# What you need to do
Some lines in the records below may hold the word "wire"; give the number of those lines and nothing else.

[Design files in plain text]
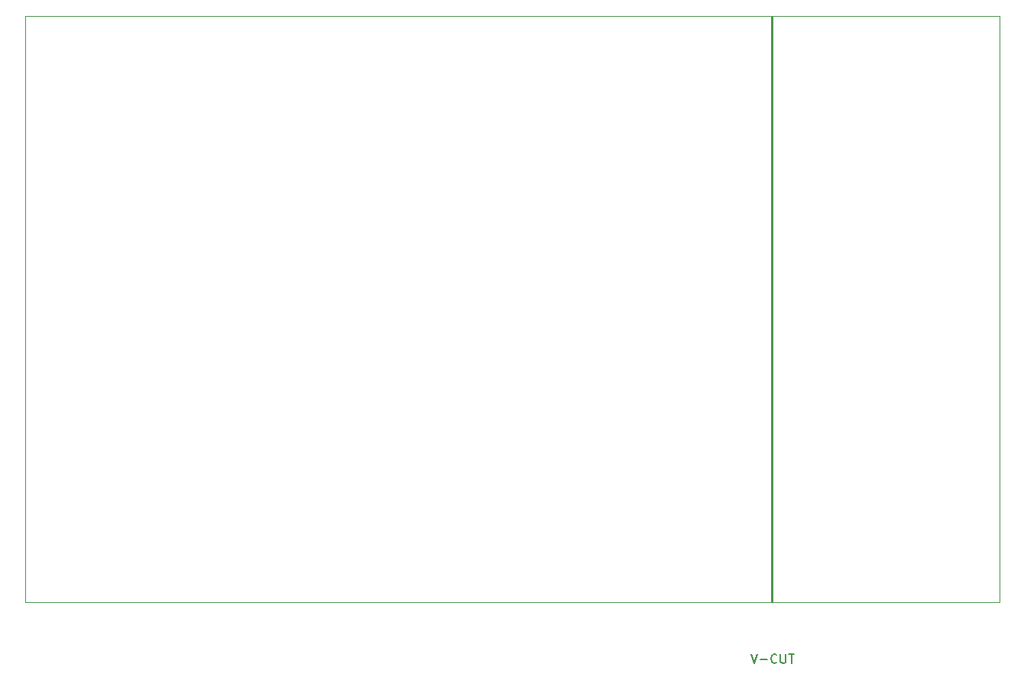
<source format=gbr>
G04 #@! TF.GenerationSoftware,KiCad,Pcbnew,8.0.6*
G04 #@! TF.CreationDate,2025-12-26T07:32:45-05:00*
G04 #@! TF.ProjectId,pcb_moonratII,7063625f-6d6f-46f6-9e72-617449492e6b,1.0*
G04 #@! TF.SameCoordinates,Original*
G04 #@! TF.FileFunction,Other,User*
%FSLAX46Y46*%
G04 Gerber Fmt 4.6, Leading zero omitted, Abs format (unit mm)*
G04 Created by KiCad (PCBNEW 8.0.6) date 2025-12-26 07:32:45*
%MOMM*%
%LPD*%
G01*
G04 APERTURE LIST*
%ADD10C,0.250000*%
%ADD11C,0.150000*%
G04 #@! TA.AperFunction,Profile*
%ADD12C,0.100000*%
G04 #@! TD*
G04 APERTURE END LIST*
D10*
X132800000Y-149900000D02*
X132800000Y-85100000D01*
D11*
X130493922Y-155769819D02*
X130827255Y-156769819D01*
X130827255Y-156769819D02*
X131160588Y-155769819D01*
X131493922Y-156388866D02*
X132255827Y-156388866D01*
X133303445Y-156674580D02*
X133255826Y-156722200D01*
X133255826Y-156722200D02*
X133112969Y-156769819D01*
X133112969Y-156769819D02*
X133017731Y-156769819D01*
X133017731Y-156769819D02*
X132874874Y-156722200D01*
X132874874Y-156722200D02*
X132779636Y-156626961D01*
X132779636Y-156626961D02*
X132732017Y-156531723D01*
X132732017Y-156531723D02*
X132684398Y-156341247D01*
X132684398Y-156341247D02*
X132684398Y-156198390D01*
X132684398Y-156198390D02*
X132732017Y-156007914D01*
X132732017Y-156007914D02*
X132779636Y-155912676D01*
X132779636Y-155912676D02*
X132874874Y-155817438D01*
X132874874Y-155817438D02*
X133017731Y-155769819D01*
X133017731Y-155769819D02*
X133112969Y-155769819D01*
X133112969Y-155769819D02*
X133255826Y-155817438D01*
X133255826Y-155817438D02*
X133303445Y-155865057D01*
X133732017Y-155769819D02*
X133732017Y-156579342D01*
X133732017Y-156579342D02*
X133779636Y-156674580D01*
X133779636Y-156674580D02*
X133827255Y-156722200D01*
X133827255Y-156722200D02*
X133922493Y-156769819D01*
X133922493Y-156769819D02*
X134112969Y-156769819D01*
X134112969Y-156769819D02*
X134208207Y-156722200D01*
X134208207Y-156722200D02*
X134255826Y-156674580D01*
X134255826Y-156674580D02*
X134303445Y-156579342D01*
X134303445Y-156579342D02*
X134303445Y-155769819D01*
X134636779Y-155769819D02*
X135208207Y-155769819D01*
X134922493Y-156769819D02*
X134922493Y-155769819D01*
D12*
X50000000Y-150000000D02*
X158000000Y-150000000D01*
X158000000Y-85000000D02*
X50000000Y-85000000D01*
X50000000Y-85000000D02*
X50000000Y-150000000D01*
X158000000Y-150000000D02*
X158000000Y-85000000D01*
M02*

</source>
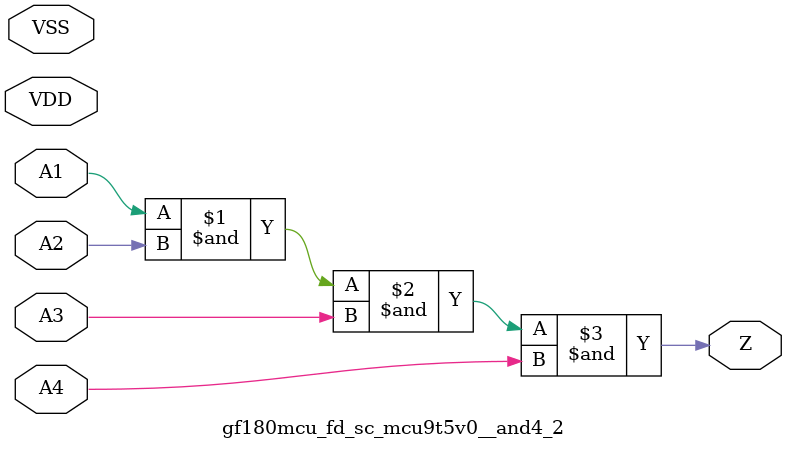
<source format=v>

module gf180mcu_fd_sc_mcu9t5v0__and4_2( A1, A2, A3, A4, Z, VDD, VSS );
input A1, A2, A3, A4;
inout VDD, VSS;
output Z;

	and MGM_BG_0( Z, A1, A2, A3, A4 );

endmodule

</source>
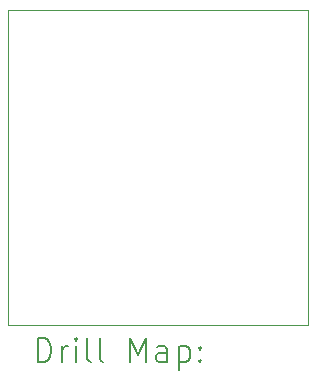
<source format=gbr>
%FSLAX45Y45*%
G04 Gerber Fmt 4.5, Leading zero omitted, Abs format (unit mm)*
G04 Created by KiCad (PCBNEW 6.0.6) date 2022-07-10 21:04:09*
%MOMM*%
%LPD*%
G01*
G04 APERTURE LIST*
%TA.AperFunction,Profile*%
%ADD10C,0.100000*%
%TD*%
%ADD11C,0.200000*%
G04 APERTURE END LIST*
D10*
X15367000Y-8826500D02*
X17907000Y-8826500D01*
X17907000Y-8826500D02*
X17907000Y-11493500D01*
X17907000Y-11493500D02*
X15367000Y-11493500D01*
X15367000Y-11493500D02*
X15367000Y-8826500D01*
D11*
X15619619Y-11808976D02*
X15619619Y-11608976D01*
X15667238Y-11608976D01*
X15695809Y-11618500D01*
X15714857Y-11637548D01*
X15724381Y-11656595D01*
X15733905Y-11694690D01*
X15733905Y-11723262D01*
X15724381Y-11761357D01*
X15714857Y-11780405D01*
X15695809Y-11799452D01*
X15667238Y-11808976D01*
X15619619Y-11808976D01*
X15819619Y-11808976D02*
X15819619Y-11675643D01*
X15819619Y-11713738D02*
X15829143Y-11694690D01*
X15838667Y-11685167D01*
X15857714Y-11675643D01*
X15876762Y-11675643D01*
X15943428Y-11808976D02*
X15943428Y-11675643D01*
X15943428Y-11608976D02*
X15933905Y-11618500D01*
X15943428Y-11628024D01*
X15952952Y-11618500D01*
X15943428Y-11608976D01*
X15943428Y-11628024D01*
X16067238Y-11808976D02*
X16048190Y-11799452D01*
X16038667Y-11780405D01*
X16038667Y-11608976D01*
X16172000Y-11808976D02*
X16152952Y-11799452D01*
X16143428Y-11780405D01*
X16143428Y-11608976D01*
X16400571Y-11808976D02*
X16400571Y-11608976D01*
X16467238Y-11751833D01*
X16533905Y-11608976D01*
X16533905Y-11808976D01*
X16714857Y-11808976D02*
X16714857Y-11704214D01*
X16705333Y-11685167D01*
X16686286Y-11675643D01*
X16648190Y-11675643D01*
X16629143Y-11685167D01*
X16714857Y-11799452D02*
X16695809Y-11808976D01*
X16648190Y-11808976D01*
X16629143Y-11799452D01*
X16619619Y-11780405D01*
X16619619Y-11761357D01*
X16629143Y-11742309D01*
X16648190Y-11732786D01*
X16695809Y-11732786D01*
X16714857Y-11723262D01*
X16810095Y-11675643D02*
X16810095Y-11875643D01*
X16810095Y-11685167D02*
X16829143Y-11675643D01*
X16867238Y-11675643D01*
X16886286Y-11685167D01*
X16895810Y-11694690D01*
X16905333Y-11713738D01*
X16905333Y-11770881D01*
X16895810Y-11789928D01*
X16886286Y-11799452D01*
X16867238Y-11808976D01*
X16829143Y-11808976D01*
X16810095Y-11799452D01*
X16991048Y-11789928D02*
X17000571Y-11799452D01*
X16991048Y-11808976D01*
X16981524Y-11799452D01*
X16991048Y-11789928D01*
X16991048Y-11808976D01*
X16991048Y-11685167D02*
X17000571Y-11694690D01*
X16991048Y-11704214D01*
X16981524Y-11694690D01*
X16991048Y-11685167D01*
X16991048Y-11704214D01*
M02*

</source>
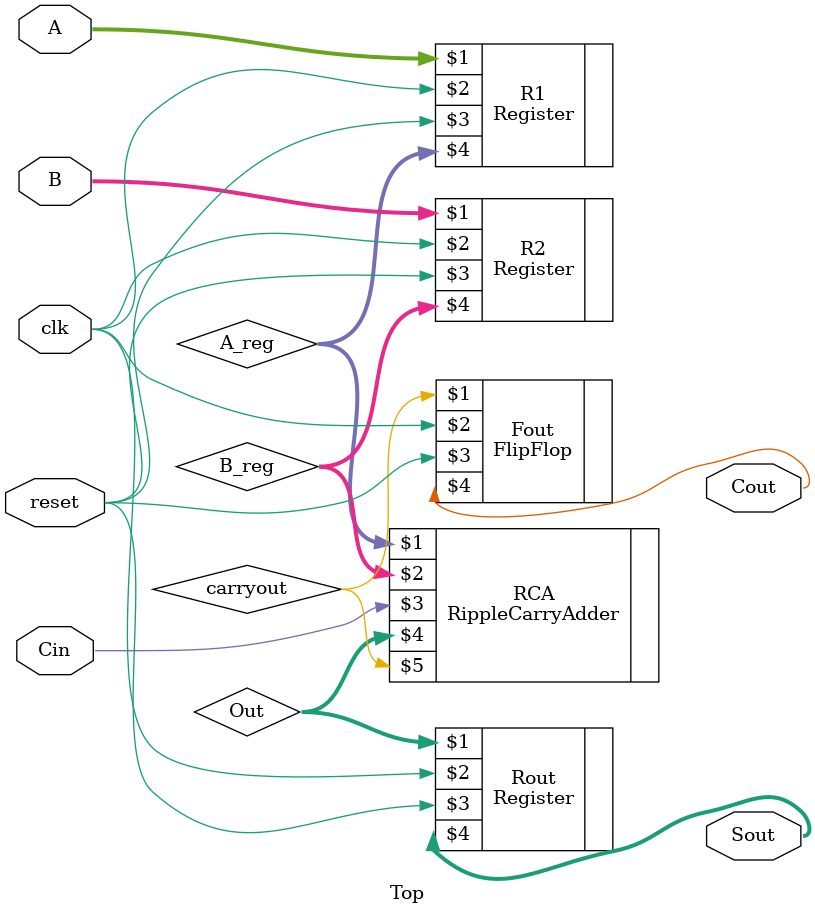
<source format=v>
`timescale 1ns / 1ps


module Top(
    input [7:0] A,
    input [7:0] B,
    input Cin,
    input clk,
    input reset,
    output [7:0] Sout,
    output Cout
    );
    
    wire [7:0] A_reg, B_reg;
    
    Register R1(A, clk, reset, A_reg);
    Register R2(B, clk, reset, B_reg);
    
    wire [7:0] Out;
    wire carryout;
    
    RippleCarryAdder RCA(A_reg, B_reg, Cin, Out, carryout);
    
    Register Rout(Out, clk, reset, Sout);
    FlipFlop Fout(carryout, clk, reset, Cout);
endmodule

</source>
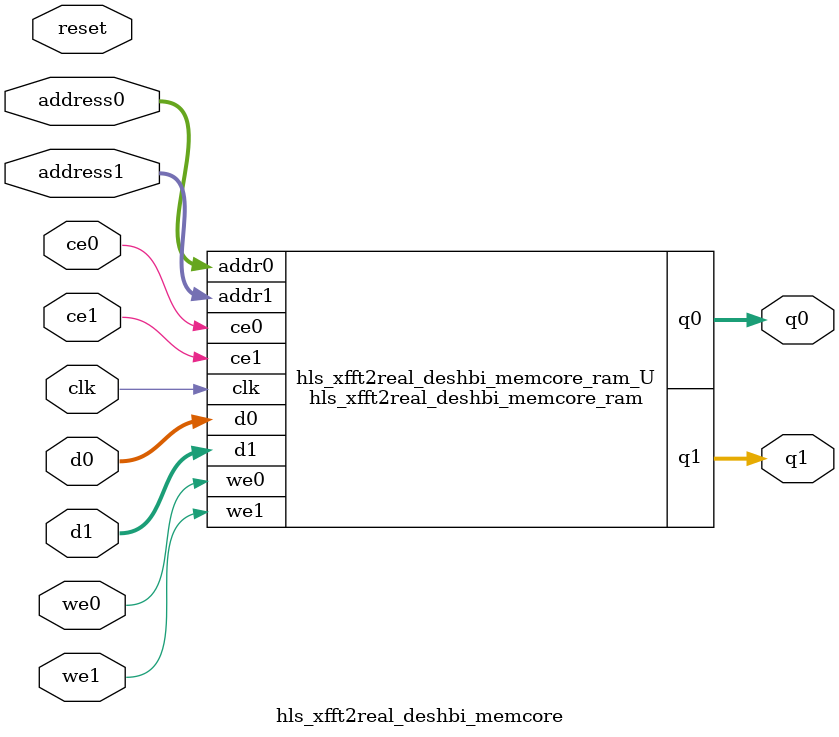
<source format=v>
`timescale 1 ns / 1 ps
module hls_xfft2real_deshbi_memcore_ram (addr0, ce0, d0, we0, q0, addr1, ce1, d1, we1, q1,  clk);

parameter DWIDTH = 16;
parameter AWIDTH = 9;
parameter MEM_SIZE = 512;

input[AWIDTH-1:0] addr0;
input ce0;
input[DWIDTH-1:0] d0;
input we0;
output reg[DWIDTH-1:0] q0;
input[AWIDTH-1:0] addr1;
input ce1;
input[DWIDTH-1:0] d1;
input we1;
output reg[DWIDTH-1:0] q1;
input clk;

(* ram_style = "block" *)reg [DWIDTH-1:0] ram[0:MEM_SIZE-1];




always @(posedge clk)  
begin 
    if (ce0) begin
        if (we0) 
            ram[addr0] <= d0; 
        q0 <= ram[addr0];
    end
end


always @(posedge clk)  
begin 
    if (ce1) begin
        if (we1) 
            ram[addr1] <= d1; 
        q1 <= ram[addr1];
    end
end


endmodule

`timescale 1 ns / 1 ps
module hls_xfft2real_deshbi_memcore(
    reset,
    clk,
    address0,
    ce0,
    we0,
    d0,
    q0,
    address1,
    ce1,
    we1,
    d1,
    q1);

parameter DataWidth = 32'd16;
parameter AddressRange = 32'd512;
parameter AddressWidth = 32'd9;
input reset;
input clk;
input[AddressWidth - 1:0] address0;
input ce0;
input we0;
input[DataWidth - 1:0] d0;
output[DataWidth - 1:0] q0;
input[AddressWidth - 1:0] address1;
input ce1;
input we1;
input[DataWidth - 1:0] d1;
output[DataWidth - 1:0] q1;



hls_xfft2real_deshbi_memcore_ram hls_xfft2real_deshbi_memcore_ram_U(
    .clk( clk ),
    .addr0( address0 ),
    .ce0( ce0 ),
    .we0( we0 ),
    .d0( d0 ),
    .q0( q0 ),
    .addr1( address1 ),
    .ce1( ce1 ),
    .we1( we1 ),
    .d1( d1 ),
    .q1( q1 ));

endmodule


</source>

# Solution
3